==== Dataset excerpts

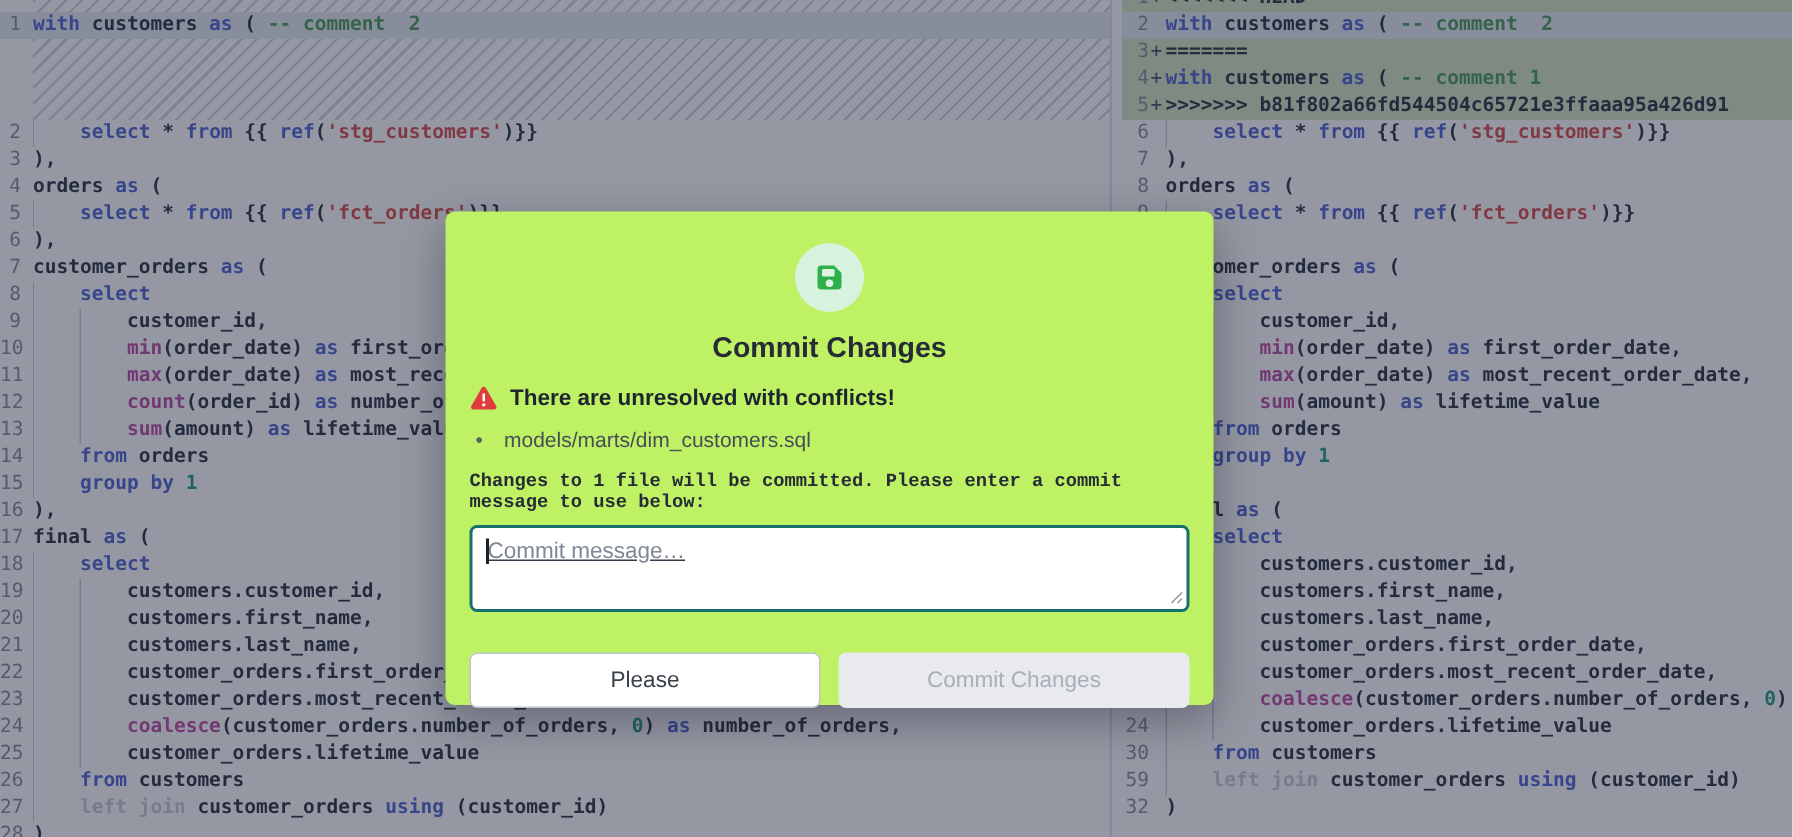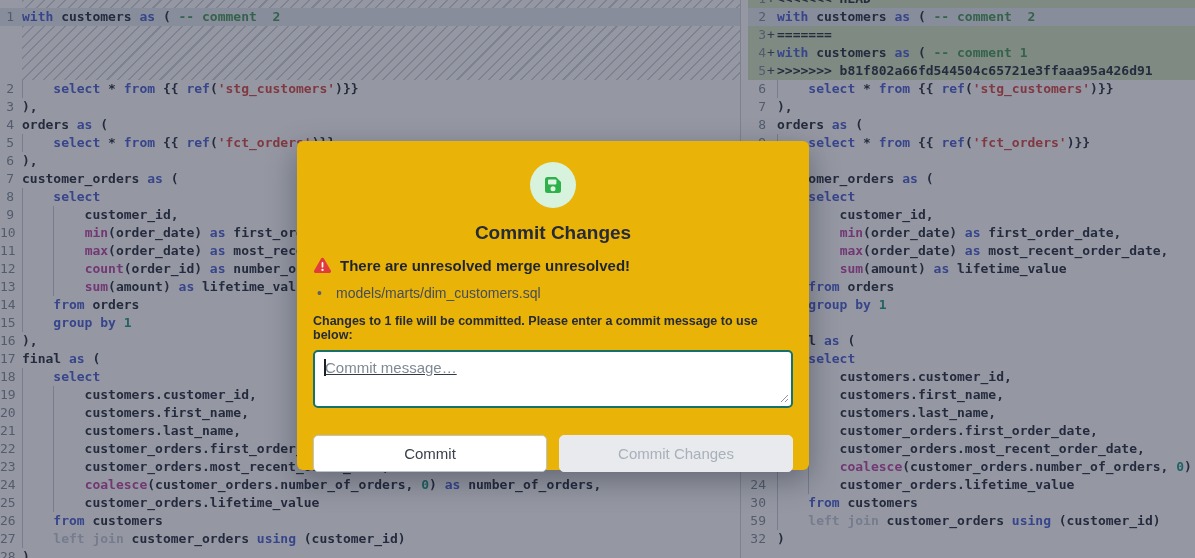"Commit Changes" .modal { background: #eab308 -> #bef264 }
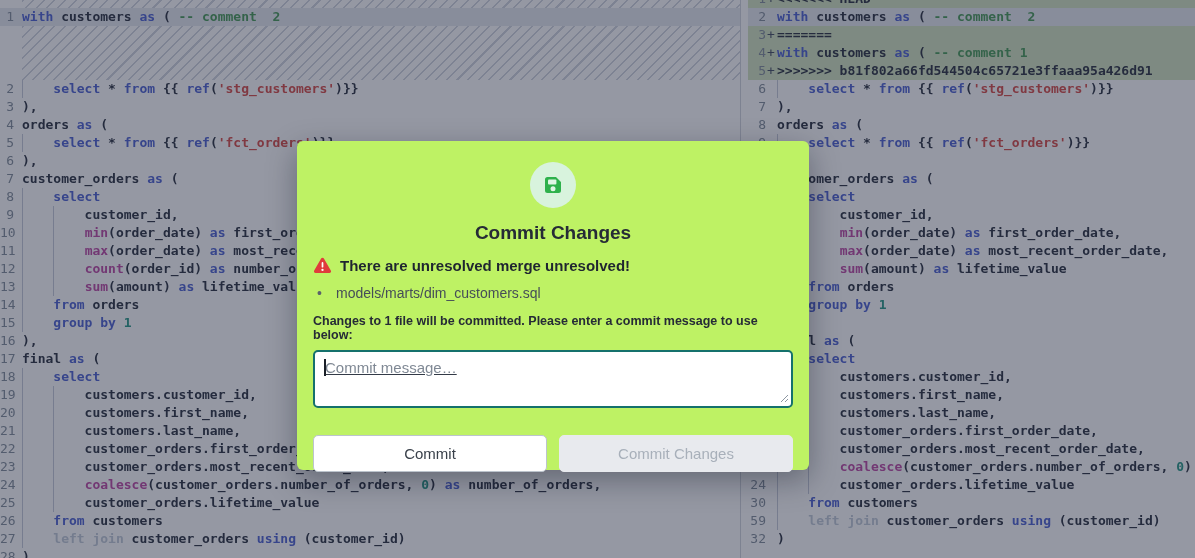"There are unresolved merge unresolved!" span { text: merge unresolved -> with conflicts }
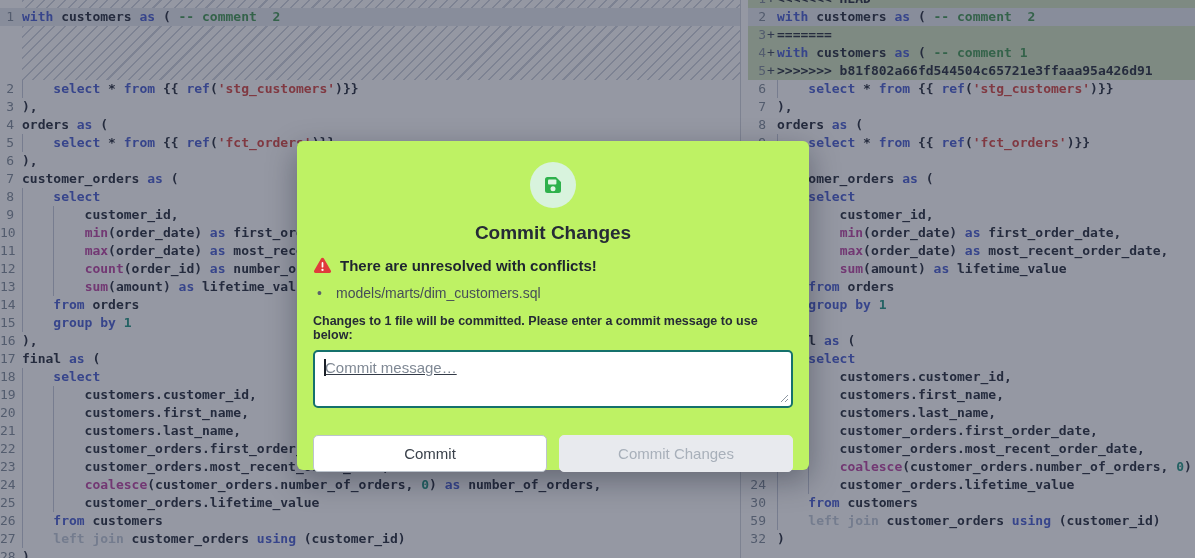"Changes to 1 file will" .prompt { font-family: none -> Liberation Mono, monospace }
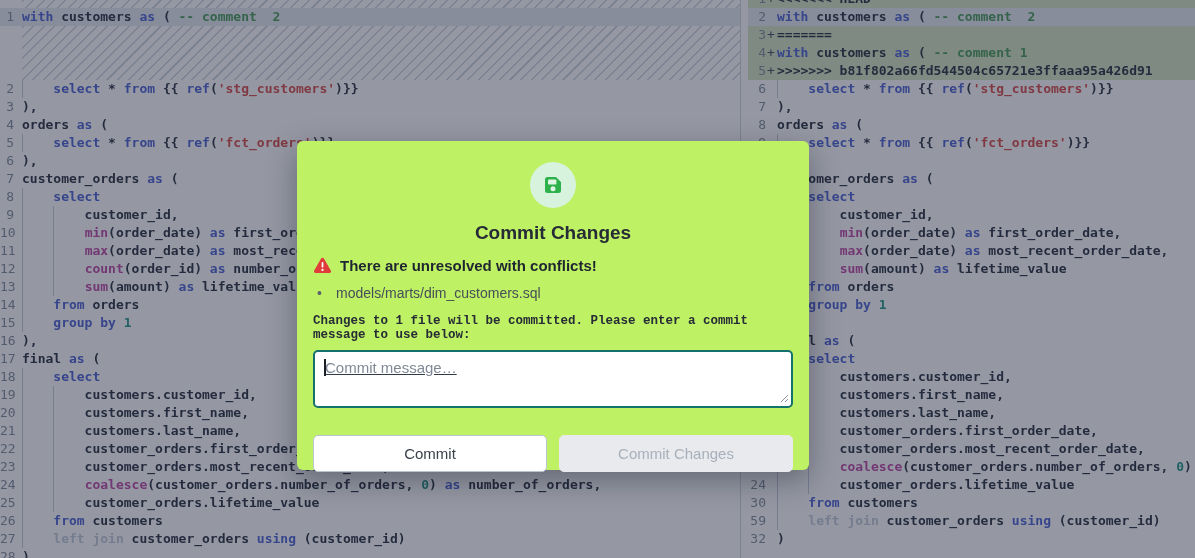"Commit" button.btn-cancel { text: Commit -> Please }
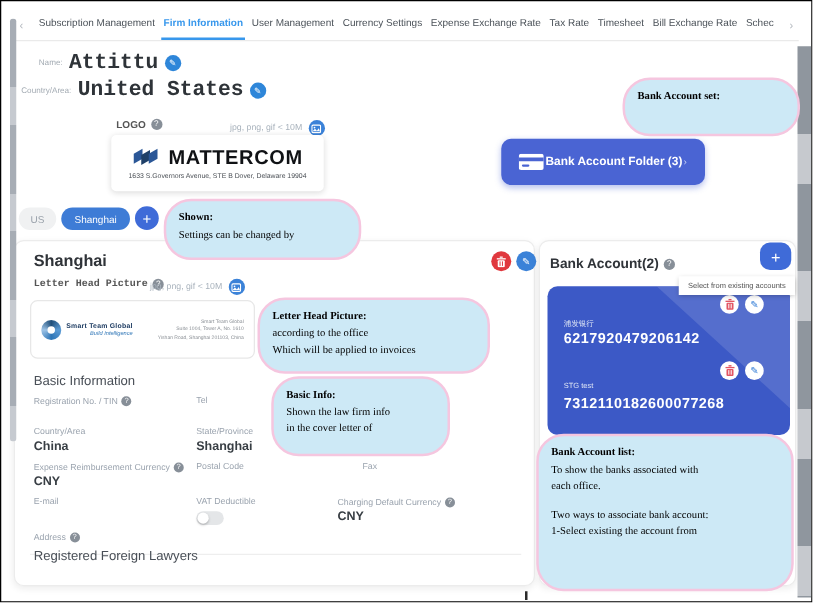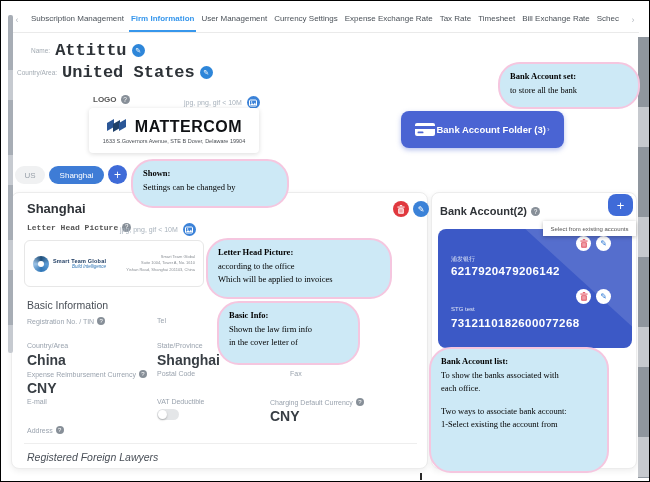"to store all the bank" div.co-line { html: <div>to store all the bank</div> -> none }
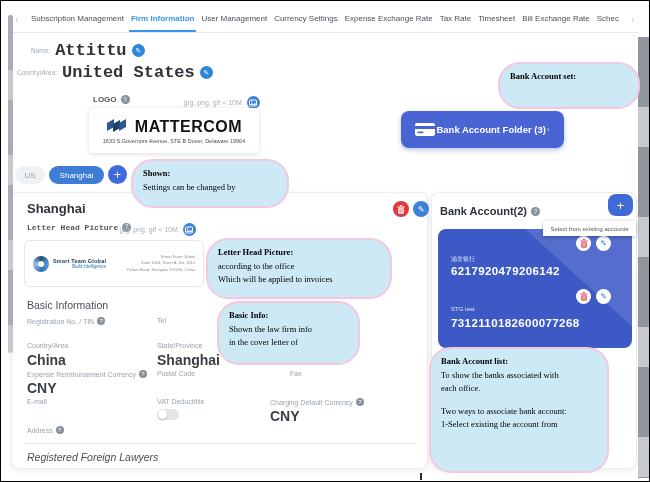"China" .f-value { font-size: 14px -> 10px }
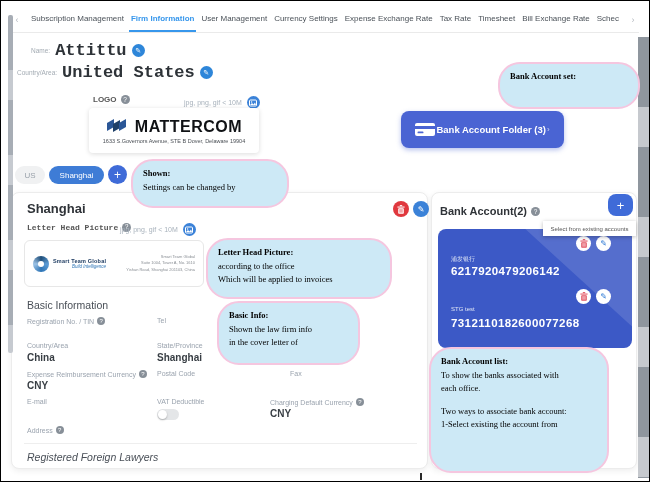"Bank Account list:" div.callout { width: 180px -> 206px }
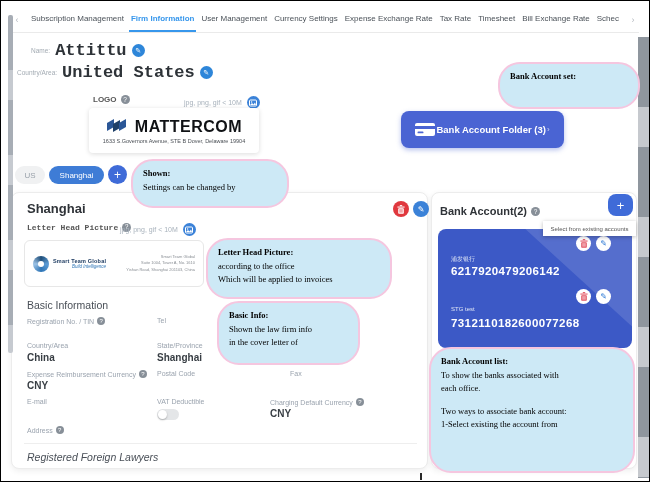"Registered Foreign Lawyers" div.section-header { font-style: italic -> none; top: 258px -> 246px }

========

Instruction:
Repeat the records above exactly. Pictures do not belong in the copy.

Output for this task:
"Commit Changes" .modal { background: #eab308 -> #bef264 }
"There are unresolved merge unresolved!" span { text: merge unresolved -> with conflicts }
"Changes to 1 file will" .prompt { font-family: none -> Liberation Mono, monospace }
"Commit" button.btn-cancel { text: Commit -> Please }
"to store all the bank" div.co-line { html: <div>to store all the bank</div> -> none }
"China" .f-value { font-size: 14px -> 10px }
"Bank Account list:" div.callout { width: 180px -> 206px }
"Registered Foreign Lawyers" div.section-header { font-style: italic -> none; top: 258px -> 246px }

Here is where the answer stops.